### PROBLEM TO SOLVE
Quote all of the data that follows exactly as written, skipping the images.

### RECORD EXCERPTS
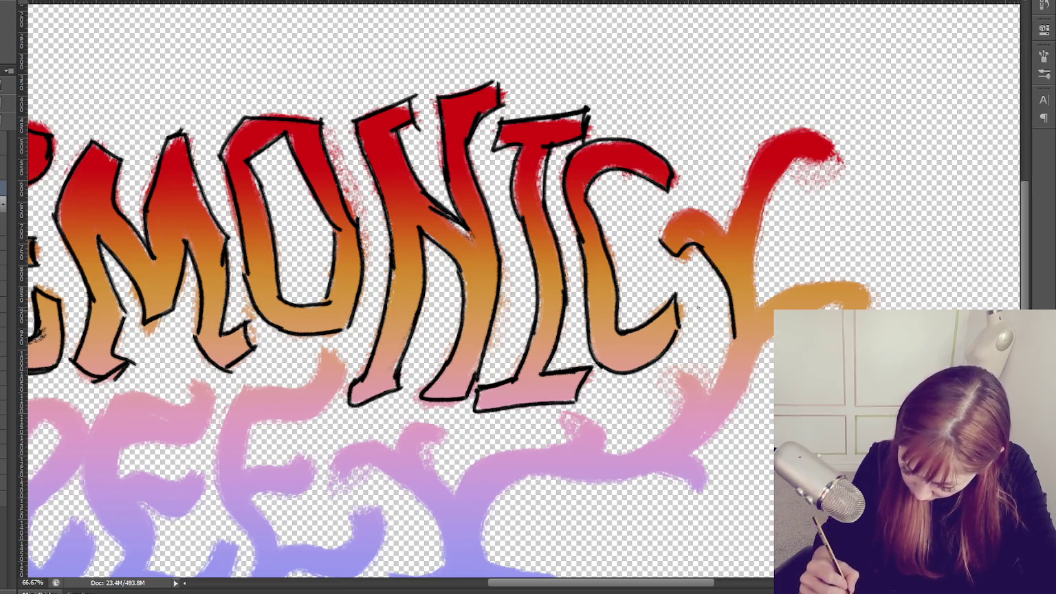
{"action": "mouse_move", "coordinate": [659, 237]}
{"action": "left_mouse_down"}
{"action": "mouse_move", "coordinate": [722, 234]}
{"action": "mouse_move", "coordinate": [767, 149]}
{"action": "mouse_move", "coordinate": [781, 174]}
{"action": "mouse_move", "coordinate": [754, 306]}
{"action": "mouse_move", "coordinate": [859, 283]}
{"action": "mouse_move", "coordinate": [687, 451]}
{"action": "left_mouse_up"}
{"action": "left_click_drag", "start_coordinate": [734, 328], "coordinate": [699, 408]}
{"action": "left_click_drag", "start_coordinate": [683, 365], "coordinate": [668, 434]}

### SOLUTION TO THE EXERCISE
{"action": "mouse_move", "coordinate": [659, 237]}
{"action": "left_mouse_down"}
{"action": "mouse_move", "coordinate": [722, 234]}
{"action": "mouse_move", "coordinate": [767, 149]}
{"action": "mouse_move", "coordinate": [781, 174]}
{"action": "mouse_move", "coordinate": [754, 306]}
{"action": "mouse_move", "coordinate": [859, 283]}
{"action": "mouse_move", "coordinate": [687, 451]}
{"action": "left_mouse_up"}
{"action": "left_click_drag", "start_coordinate": [734, 328], "coordinate": [699, 408]}
{"action": "left_click_drag", "start_coordinate": [683, 365], "coordinate": [668, 434]}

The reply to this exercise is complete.